他方、裁判実務では、以下の3つがよく使われます。


1 固定資産評価

市町村が不動産に固定資産税を課すために不動産価格を評価するものであり、市町村役場において、固定資産評価証明書を取得することができます。

ほとんど市場性がなく不動産業者に査定を断られるような不動産についても、固定資産評価証明書を取得することが可能なことから、後述2の査定書に代わるものとして用いることも結構あります。

不動産をめぐる訴訟について、原告が裁判所に納める印紙代を算出するにあたって参照されるのが一般的であり、裁判実務において使うことは、ことのほか多いです。


2 不動産業者による査定

不動産業者に依頼して、仮にその不動産を売却したとしたらいくらで売ることが可能かを査定してもらうものであり、同種不動産の取引実績等を踏まえ、査定金額が出ます。
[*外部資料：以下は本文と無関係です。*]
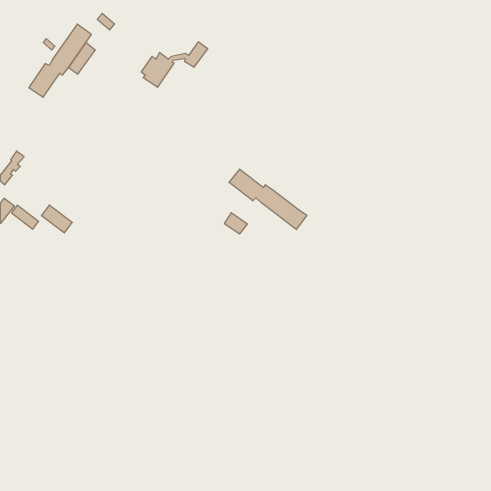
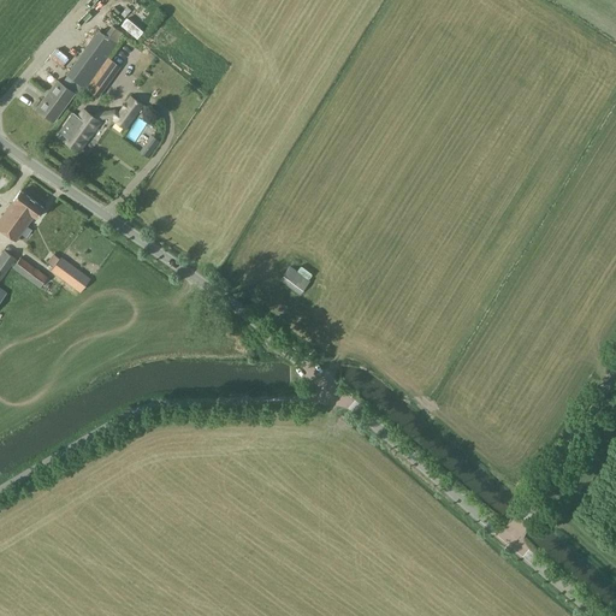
building: [141,42,208,87] -> [61,94,144,150]
building: none -> [7,196,46,238]
building: [229,169,307,230] -> none

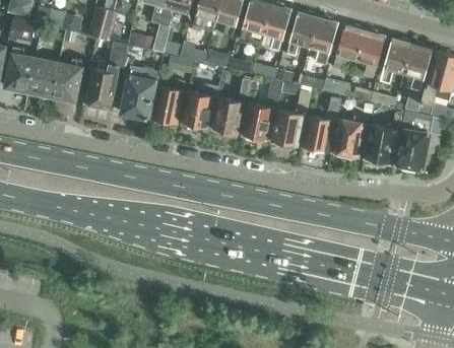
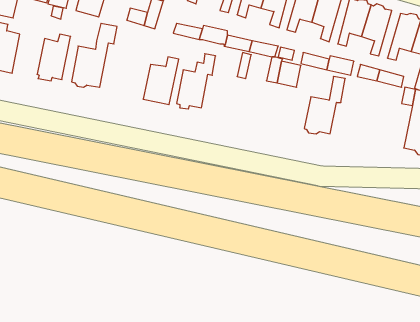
building: [28,58,59,97] -> none
building: [122,67,154,119] -> none
building: [272,90,312,146] -> none
building: [212,96,243,133] -> none
building: [243,105,272,140] -> none
building: [333,115,366,157] -> none
building: [365,124,398,164] -> none

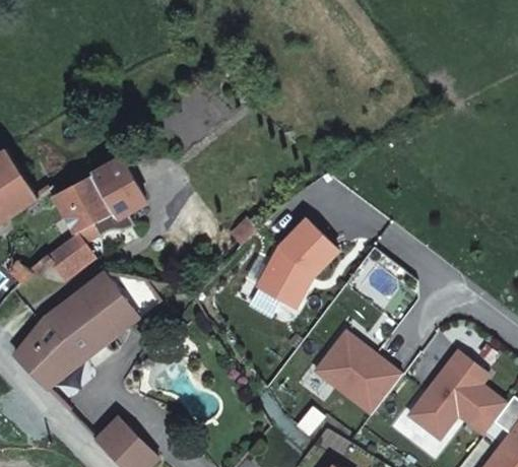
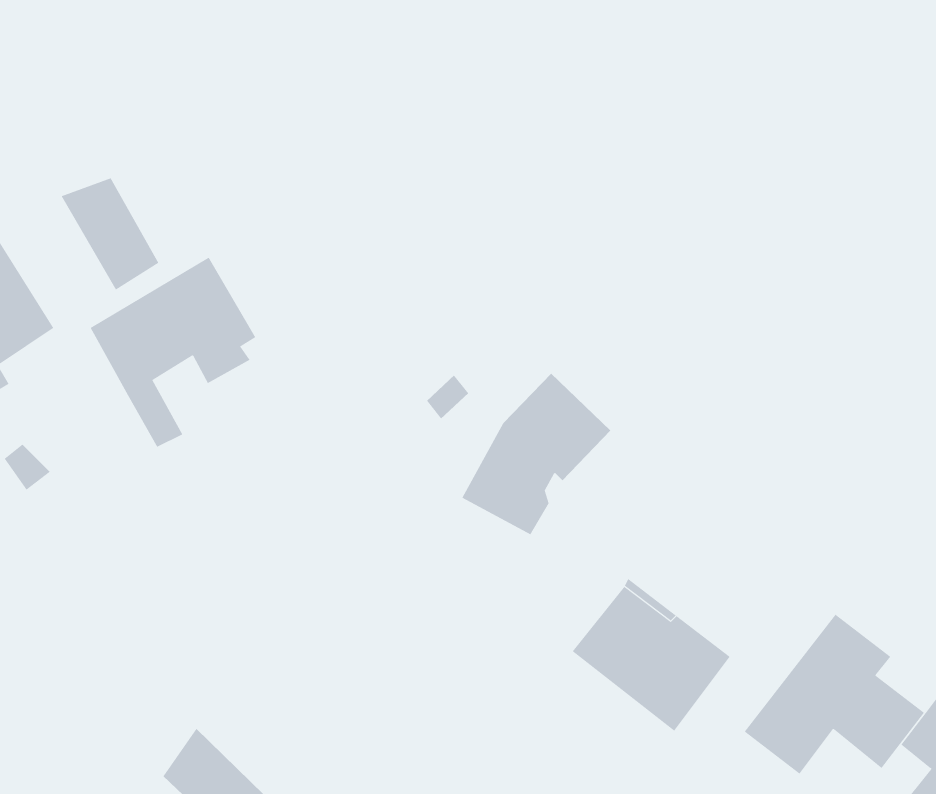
building: none -> [61,178,159,291]
building: [48,232,90,281] -> none
building: [14,271,160,387] -> none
実際にその不動産を内覧せずに査定する机上査定と、内覧した上で査定する訪問査定の2つに分けることができます。

簡易な机上査定であれば、無料で査定してくれる不動産業者も多いです。


3 不動産鑑定士による鑑定

鑑定料数十万円を支払った上で、不動産鑑定士によって鑑定してもらうものです。

不動産の競売手続においては、裁判所の依頼を受けて不動産鑑定士による鑑定が行われるのが通常です。